:: What to produce ::
All lines in the material below that hold "connector" should be found and copied.

:: Extracted entries ::
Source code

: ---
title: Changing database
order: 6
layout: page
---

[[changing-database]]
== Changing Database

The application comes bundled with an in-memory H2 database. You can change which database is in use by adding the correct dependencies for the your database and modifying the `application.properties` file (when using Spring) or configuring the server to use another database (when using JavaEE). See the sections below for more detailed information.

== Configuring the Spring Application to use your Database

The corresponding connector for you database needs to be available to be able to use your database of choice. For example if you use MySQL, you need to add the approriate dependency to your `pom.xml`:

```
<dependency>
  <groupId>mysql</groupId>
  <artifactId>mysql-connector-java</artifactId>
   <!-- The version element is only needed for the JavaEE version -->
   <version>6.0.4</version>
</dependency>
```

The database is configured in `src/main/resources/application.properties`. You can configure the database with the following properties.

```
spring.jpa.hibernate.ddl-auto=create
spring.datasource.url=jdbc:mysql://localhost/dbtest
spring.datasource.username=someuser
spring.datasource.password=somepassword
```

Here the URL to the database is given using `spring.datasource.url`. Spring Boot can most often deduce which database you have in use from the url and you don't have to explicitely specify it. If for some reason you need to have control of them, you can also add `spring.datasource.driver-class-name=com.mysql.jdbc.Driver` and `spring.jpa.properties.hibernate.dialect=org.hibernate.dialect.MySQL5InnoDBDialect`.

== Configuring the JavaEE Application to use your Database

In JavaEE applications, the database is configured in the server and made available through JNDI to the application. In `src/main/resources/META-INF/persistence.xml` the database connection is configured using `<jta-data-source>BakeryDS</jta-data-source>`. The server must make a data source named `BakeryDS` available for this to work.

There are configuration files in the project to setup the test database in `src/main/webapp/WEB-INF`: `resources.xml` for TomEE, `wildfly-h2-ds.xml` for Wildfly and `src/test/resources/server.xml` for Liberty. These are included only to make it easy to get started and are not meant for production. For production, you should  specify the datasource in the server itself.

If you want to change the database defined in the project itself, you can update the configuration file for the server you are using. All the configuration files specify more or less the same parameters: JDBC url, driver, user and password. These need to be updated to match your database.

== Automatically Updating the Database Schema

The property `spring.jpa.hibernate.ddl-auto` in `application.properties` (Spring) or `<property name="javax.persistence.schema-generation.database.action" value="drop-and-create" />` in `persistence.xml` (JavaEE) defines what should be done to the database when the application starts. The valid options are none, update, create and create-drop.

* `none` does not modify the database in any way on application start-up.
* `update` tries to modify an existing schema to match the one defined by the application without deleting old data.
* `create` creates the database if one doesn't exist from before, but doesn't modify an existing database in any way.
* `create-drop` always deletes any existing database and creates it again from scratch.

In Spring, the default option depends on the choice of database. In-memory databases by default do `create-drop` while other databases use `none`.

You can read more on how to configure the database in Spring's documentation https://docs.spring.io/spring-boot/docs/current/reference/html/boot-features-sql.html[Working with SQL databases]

:: Answer ::
The corresponding connector for you database needs to be available to be able to use your database of choice. For example if you use MySQL, you need to add the approriate dependency to your `pom.xml`:
  <artifactId>mysql-connector-java</artifactId>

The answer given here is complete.